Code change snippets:
###
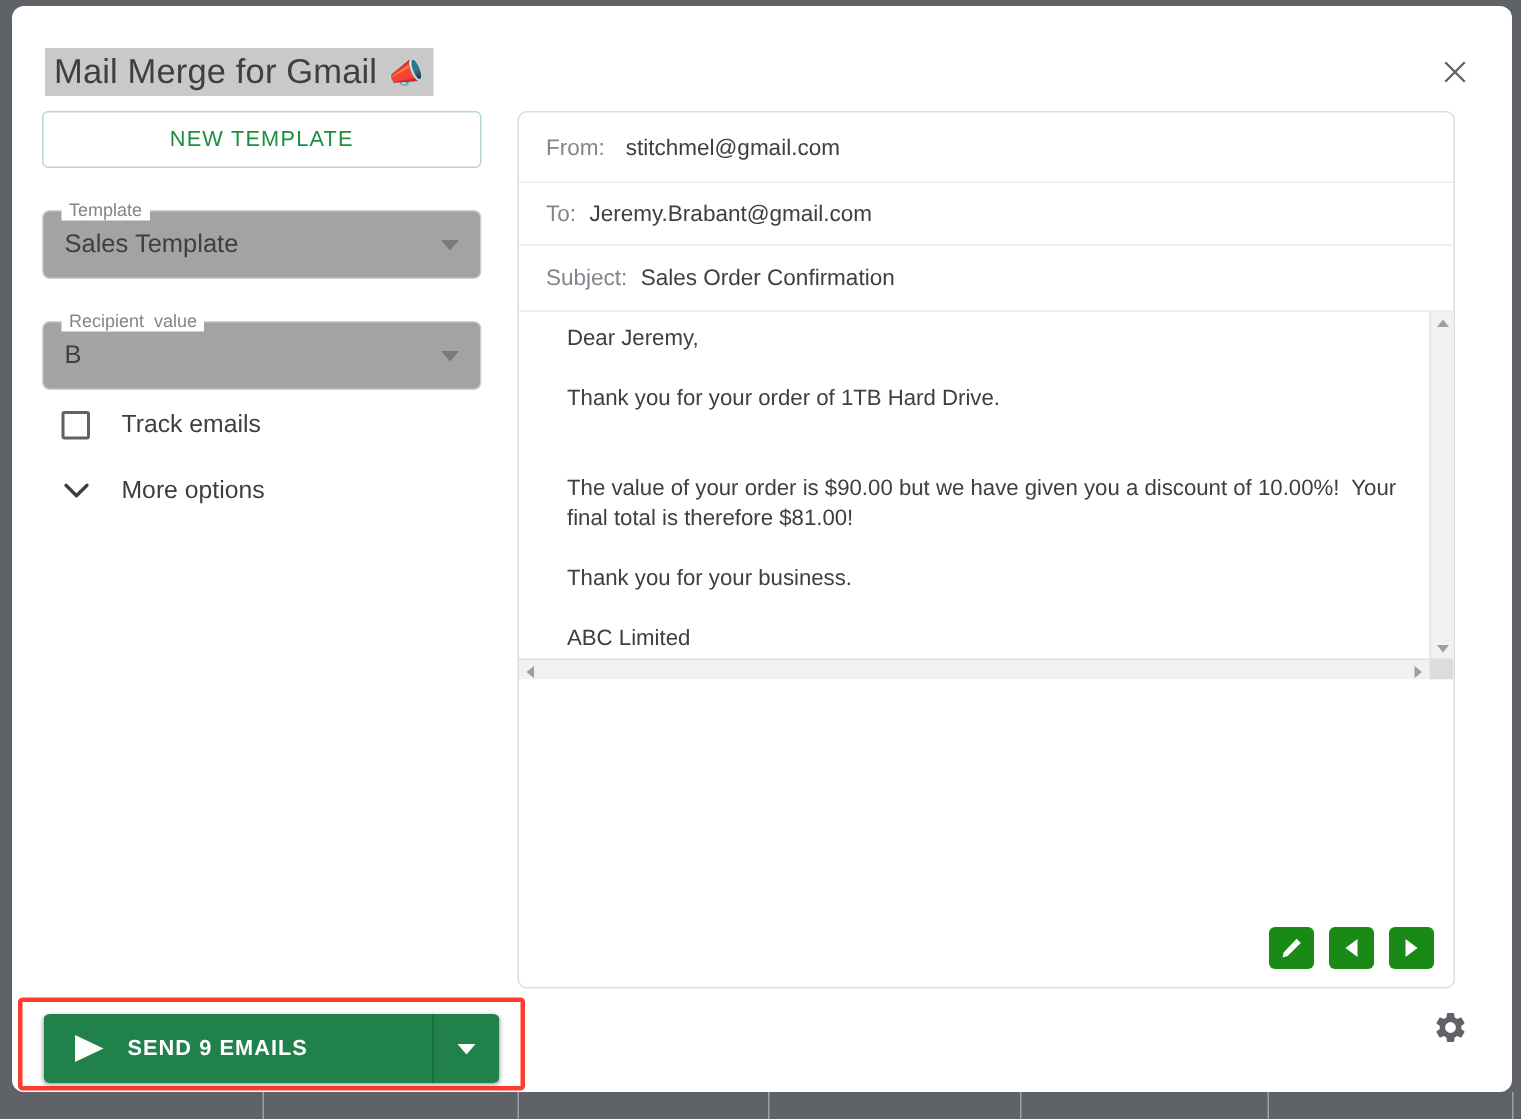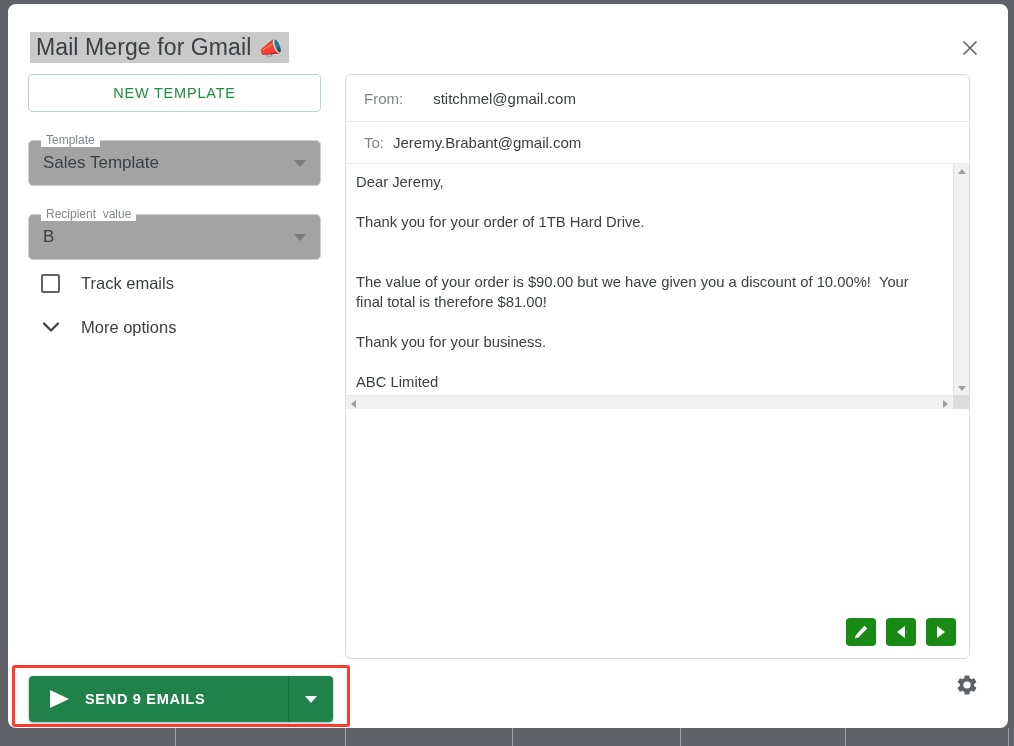--- a/index.html
+++ b/index.html
@@ -174,32 +174,32 @@
   }
   .hdr-label {
     color: #80868b;
     font-size: 15px;
   }
   .hdr-value {
     color: #3c4043;
     font-size: 15px;
     margin-left: 9px;
   }
-  #from-row { height: 47px; gap: 16px; }
+  #from-row { height: 47px; }
   #to-row { height: 42px; }
   #subject-row { height: 44px; }
 
   #body-area {
     position: relative;
     height: 245px;
     overflow: hidden;
   }
   #body-text {
     position: absolute;
-    left: 10px; top: 8px;
+    left: 32px; top: 8px;
     width: 575px;
     font-size: 14.8px;
     color: #3c4043;
     line-height: 20px;
     white-space: pre-wrap;
   }
   
   #body-vscroll {
     position: absolute;
     right: 0; top: 0;
@@ -406,20 +406,24 @@
     <div class="hdr-row" id="from-row">
       <span class="hdr-label">From:</span>
       <span class="hdr-value" style="margin-left:14px">stitchmel@gmail.com</span>
     </div>
 
     <div class="hdr-row" id="to-row">
       <span class="hdr-label">To:</span>
       <span class="hdr-value">Jeremy.Brabant@gmail.com</span>
     </div>
 
+    <div class="hdr-row" id="subject-row">
+      <span class="hdr-label">Subject:</span>
+      <span class="hdr-value">Sales Order Confirmation</span>
+    </div>
 
     <div id="body-area">
       <div id="body-text">Dear Jeremy,
 
 Thank you for your order of 1TB Hard Drive.
 
 
 The value of your order is $90.00 but we have given you a discount of 10.00%!  Your final total is therefore $81.00!
 
 Thank you for your business.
###
What is the number of lines in the data that include "body"? Answer with that number alone.

5